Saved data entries
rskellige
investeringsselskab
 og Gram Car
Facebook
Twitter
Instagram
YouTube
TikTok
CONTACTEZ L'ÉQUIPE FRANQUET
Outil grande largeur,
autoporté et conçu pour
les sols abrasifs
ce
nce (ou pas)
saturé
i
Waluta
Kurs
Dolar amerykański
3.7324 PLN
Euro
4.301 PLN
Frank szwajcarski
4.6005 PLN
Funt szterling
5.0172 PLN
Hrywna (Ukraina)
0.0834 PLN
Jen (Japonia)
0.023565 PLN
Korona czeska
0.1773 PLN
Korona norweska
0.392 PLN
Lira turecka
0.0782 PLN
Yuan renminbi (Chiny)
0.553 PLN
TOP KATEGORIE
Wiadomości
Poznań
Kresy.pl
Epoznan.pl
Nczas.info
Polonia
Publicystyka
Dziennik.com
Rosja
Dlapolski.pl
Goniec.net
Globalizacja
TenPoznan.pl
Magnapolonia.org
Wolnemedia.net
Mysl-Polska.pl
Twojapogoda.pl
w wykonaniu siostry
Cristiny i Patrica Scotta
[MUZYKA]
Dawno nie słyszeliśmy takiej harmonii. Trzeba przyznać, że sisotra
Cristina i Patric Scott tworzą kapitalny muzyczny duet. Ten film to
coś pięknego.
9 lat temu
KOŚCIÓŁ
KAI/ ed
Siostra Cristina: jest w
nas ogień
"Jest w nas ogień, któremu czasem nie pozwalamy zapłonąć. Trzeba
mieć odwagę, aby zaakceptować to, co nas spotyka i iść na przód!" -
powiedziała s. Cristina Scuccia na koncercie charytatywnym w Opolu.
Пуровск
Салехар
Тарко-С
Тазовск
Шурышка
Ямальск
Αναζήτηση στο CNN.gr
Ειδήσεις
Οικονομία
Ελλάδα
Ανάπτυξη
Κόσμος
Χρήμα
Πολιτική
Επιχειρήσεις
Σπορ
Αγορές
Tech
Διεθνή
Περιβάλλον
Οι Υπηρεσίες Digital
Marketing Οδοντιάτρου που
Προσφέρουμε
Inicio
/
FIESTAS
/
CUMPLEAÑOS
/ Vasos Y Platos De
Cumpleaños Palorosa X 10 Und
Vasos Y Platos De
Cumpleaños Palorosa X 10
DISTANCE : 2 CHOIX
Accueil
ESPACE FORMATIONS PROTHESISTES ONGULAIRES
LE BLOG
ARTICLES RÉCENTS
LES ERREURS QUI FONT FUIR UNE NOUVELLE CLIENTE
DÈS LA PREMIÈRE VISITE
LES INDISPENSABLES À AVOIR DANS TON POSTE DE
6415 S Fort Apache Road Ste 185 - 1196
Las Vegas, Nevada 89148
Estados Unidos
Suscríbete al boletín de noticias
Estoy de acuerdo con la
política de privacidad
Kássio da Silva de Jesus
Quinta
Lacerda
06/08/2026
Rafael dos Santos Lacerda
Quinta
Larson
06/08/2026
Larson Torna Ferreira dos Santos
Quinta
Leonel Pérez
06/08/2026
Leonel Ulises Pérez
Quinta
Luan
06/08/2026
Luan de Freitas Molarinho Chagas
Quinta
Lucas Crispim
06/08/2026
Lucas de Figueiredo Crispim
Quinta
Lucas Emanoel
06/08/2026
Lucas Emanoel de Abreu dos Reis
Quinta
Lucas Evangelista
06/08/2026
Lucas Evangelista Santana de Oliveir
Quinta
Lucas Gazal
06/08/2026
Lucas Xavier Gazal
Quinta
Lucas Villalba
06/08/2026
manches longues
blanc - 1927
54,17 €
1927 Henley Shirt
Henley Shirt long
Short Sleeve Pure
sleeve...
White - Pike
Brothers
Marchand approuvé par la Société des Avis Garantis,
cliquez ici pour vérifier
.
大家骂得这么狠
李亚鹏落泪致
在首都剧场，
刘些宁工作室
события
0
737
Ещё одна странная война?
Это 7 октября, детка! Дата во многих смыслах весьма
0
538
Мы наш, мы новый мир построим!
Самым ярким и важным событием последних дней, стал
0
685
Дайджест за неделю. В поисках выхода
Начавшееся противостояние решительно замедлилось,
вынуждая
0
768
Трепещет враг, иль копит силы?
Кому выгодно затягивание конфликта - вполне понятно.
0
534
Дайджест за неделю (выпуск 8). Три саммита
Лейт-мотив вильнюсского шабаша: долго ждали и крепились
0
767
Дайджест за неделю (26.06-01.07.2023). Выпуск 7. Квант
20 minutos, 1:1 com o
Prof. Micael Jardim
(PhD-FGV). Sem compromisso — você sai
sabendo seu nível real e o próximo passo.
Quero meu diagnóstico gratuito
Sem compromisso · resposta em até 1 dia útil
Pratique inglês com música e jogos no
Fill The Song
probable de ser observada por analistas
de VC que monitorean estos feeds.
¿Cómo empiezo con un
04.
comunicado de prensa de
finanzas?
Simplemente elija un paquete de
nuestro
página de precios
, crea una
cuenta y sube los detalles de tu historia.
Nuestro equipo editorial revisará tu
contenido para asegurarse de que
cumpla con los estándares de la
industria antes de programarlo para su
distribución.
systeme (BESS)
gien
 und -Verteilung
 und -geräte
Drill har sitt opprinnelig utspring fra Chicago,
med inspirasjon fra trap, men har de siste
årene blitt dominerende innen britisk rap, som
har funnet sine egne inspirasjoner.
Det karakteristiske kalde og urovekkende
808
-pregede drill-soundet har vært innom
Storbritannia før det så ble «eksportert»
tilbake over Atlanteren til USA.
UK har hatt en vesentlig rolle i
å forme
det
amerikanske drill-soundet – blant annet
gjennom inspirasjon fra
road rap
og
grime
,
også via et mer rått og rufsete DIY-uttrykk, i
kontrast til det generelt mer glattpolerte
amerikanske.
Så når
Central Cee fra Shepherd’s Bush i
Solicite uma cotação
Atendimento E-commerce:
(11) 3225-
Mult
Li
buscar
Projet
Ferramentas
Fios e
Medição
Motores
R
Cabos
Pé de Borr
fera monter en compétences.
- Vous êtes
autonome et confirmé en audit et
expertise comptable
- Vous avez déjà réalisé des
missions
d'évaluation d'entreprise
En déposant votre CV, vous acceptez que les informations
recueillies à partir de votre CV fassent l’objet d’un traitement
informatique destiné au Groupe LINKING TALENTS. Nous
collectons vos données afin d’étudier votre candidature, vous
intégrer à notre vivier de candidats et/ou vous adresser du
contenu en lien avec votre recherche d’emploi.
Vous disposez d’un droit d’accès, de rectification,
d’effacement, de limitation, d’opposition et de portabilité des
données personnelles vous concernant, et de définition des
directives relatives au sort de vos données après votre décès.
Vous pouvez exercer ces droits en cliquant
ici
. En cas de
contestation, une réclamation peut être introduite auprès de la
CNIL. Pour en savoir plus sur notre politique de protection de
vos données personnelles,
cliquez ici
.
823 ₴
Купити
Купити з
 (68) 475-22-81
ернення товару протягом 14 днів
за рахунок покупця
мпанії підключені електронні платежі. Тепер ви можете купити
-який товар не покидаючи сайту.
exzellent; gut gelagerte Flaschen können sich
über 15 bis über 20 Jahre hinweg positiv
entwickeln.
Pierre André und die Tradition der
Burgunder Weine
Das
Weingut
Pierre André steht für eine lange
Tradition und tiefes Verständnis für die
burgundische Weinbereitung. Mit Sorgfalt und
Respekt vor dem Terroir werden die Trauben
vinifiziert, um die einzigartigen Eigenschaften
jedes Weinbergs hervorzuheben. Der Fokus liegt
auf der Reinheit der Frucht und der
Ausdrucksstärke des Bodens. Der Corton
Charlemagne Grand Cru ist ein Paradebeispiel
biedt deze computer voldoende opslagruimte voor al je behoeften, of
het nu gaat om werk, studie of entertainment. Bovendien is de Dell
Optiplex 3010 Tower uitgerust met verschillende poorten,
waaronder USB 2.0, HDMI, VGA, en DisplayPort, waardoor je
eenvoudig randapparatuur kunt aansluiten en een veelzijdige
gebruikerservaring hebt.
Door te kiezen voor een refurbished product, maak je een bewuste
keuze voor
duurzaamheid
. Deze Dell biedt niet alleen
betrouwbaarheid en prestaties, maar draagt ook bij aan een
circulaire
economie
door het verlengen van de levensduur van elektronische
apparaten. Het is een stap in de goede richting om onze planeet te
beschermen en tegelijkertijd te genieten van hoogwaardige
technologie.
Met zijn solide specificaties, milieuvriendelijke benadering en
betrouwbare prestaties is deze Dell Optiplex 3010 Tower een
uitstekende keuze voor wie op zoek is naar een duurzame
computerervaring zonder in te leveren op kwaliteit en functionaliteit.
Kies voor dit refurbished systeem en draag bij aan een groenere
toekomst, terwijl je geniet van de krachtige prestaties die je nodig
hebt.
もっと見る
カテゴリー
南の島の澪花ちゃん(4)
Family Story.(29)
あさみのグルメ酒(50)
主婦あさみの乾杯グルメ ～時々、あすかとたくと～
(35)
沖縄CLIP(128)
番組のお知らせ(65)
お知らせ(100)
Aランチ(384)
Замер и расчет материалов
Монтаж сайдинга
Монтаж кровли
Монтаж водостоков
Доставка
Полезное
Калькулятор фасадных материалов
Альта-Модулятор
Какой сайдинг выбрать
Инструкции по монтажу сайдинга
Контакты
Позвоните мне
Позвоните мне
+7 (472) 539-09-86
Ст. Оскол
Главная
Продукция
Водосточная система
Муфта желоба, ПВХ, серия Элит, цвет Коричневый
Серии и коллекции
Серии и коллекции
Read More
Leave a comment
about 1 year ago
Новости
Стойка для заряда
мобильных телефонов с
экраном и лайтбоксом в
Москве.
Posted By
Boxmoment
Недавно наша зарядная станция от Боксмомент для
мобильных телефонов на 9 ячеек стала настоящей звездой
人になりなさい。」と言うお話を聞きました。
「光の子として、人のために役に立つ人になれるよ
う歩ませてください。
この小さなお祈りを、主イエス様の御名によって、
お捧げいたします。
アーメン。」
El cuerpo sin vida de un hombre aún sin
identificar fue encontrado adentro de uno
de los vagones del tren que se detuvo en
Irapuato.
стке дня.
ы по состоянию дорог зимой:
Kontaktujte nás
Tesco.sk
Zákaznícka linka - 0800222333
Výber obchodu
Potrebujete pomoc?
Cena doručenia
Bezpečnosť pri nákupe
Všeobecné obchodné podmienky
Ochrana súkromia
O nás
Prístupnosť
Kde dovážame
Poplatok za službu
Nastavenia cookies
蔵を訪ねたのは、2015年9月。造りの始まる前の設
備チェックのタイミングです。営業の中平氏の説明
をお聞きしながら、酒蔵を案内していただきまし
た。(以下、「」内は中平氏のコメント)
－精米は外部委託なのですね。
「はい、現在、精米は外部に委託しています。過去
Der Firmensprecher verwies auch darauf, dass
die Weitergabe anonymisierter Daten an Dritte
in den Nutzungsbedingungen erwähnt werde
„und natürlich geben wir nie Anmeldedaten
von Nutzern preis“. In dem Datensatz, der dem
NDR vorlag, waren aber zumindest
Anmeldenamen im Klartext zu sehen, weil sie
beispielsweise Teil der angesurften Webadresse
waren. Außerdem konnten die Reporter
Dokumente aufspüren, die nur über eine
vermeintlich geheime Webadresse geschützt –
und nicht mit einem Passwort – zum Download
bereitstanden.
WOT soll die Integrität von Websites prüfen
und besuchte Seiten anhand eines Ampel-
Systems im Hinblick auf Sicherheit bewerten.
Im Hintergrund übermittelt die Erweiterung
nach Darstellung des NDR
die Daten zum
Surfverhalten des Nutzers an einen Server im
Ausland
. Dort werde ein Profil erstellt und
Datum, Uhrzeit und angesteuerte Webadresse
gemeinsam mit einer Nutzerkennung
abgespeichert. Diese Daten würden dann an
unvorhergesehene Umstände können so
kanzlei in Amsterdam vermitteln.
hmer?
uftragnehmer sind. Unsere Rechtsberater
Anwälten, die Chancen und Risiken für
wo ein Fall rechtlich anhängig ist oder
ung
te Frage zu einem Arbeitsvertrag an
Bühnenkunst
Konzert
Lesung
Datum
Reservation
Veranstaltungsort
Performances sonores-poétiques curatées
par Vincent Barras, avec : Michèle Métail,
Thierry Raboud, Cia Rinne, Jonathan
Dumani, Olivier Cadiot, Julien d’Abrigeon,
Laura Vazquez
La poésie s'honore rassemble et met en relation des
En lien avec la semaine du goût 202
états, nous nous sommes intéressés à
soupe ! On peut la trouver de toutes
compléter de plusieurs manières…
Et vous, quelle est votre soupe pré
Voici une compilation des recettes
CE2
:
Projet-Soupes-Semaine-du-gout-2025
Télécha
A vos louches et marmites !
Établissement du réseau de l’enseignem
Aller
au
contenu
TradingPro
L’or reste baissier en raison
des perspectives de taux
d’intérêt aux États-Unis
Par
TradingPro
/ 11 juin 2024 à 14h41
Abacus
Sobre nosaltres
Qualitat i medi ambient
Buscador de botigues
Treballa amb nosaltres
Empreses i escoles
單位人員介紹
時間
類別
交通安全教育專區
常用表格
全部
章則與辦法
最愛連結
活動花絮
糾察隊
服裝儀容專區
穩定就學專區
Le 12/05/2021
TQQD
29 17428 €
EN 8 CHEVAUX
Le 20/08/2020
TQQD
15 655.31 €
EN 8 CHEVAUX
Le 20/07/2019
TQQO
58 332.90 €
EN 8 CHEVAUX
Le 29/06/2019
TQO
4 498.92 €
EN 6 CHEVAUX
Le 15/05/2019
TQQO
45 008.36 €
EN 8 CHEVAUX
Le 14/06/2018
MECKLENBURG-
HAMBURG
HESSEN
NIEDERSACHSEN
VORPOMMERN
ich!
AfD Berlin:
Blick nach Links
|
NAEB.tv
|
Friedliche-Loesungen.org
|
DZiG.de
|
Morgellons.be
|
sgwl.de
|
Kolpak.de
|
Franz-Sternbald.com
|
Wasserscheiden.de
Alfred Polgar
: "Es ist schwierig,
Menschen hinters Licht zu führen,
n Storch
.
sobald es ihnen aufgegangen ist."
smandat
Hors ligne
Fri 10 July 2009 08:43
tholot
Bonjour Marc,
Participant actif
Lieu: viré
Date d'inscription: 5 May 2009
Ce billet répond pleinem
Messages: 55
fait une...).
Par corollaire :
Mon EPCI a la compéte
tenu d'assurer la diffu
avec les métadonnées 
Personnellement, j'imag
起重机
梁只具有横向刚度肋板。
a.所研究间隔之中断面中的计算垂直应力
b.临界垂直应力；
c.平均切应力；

Exercise: Reproduce the records verbatim from the start through the line containing "Dawno nie słyszeliśmy", including that line.

Response to the exercise:
rskellige
investeringsselskab
 og Gram Car
Facebook
Twitter
Instagram
YouTube
TikTok
CONTACTEZ L'ÉQUIPE FRANQUET
Outil grande largeur,
autoporté et conçu pour
les sols abrasifs
ce
nce (ou pas)
saturé
i
Waluta
Kurs
Dolar amerykański
3.7324 PLN
Euro
4.301 PLN
Frank szwajcarski
4.6005 PLN
Funt szterling
5.0172 PLN
Hrywna (Ukraina)
0.0834 PLN
Jen (Japonia)
0.023565 PLN
Korona czeska
0.1773 PLN
Korona norweska
0.392 PLN
Lira turecka
0.0782 PLN
Yuan renminbi (Chiny)
0.553 PLN
TOP KATEGORIE
Wiadomości
Poznań
Kresy.pl
Epoznan.pl
Nczas.info
Polonia
Publicystyka
Dziennik.com
Rosja
Dlapolski.pl
Goniec.net
Globalizacja
TenPoznan.pl
Magnapolonia.org
Wolnemedia.net
Mysl-Polska.pl
Twojapogoda.pl
w wykonaniu siostry
Cristiny i Patrica Scotta
[MUZYKA]
Dawno nie słyszeliśmy takiej harmonii. Trzeba przyznać, że sisotra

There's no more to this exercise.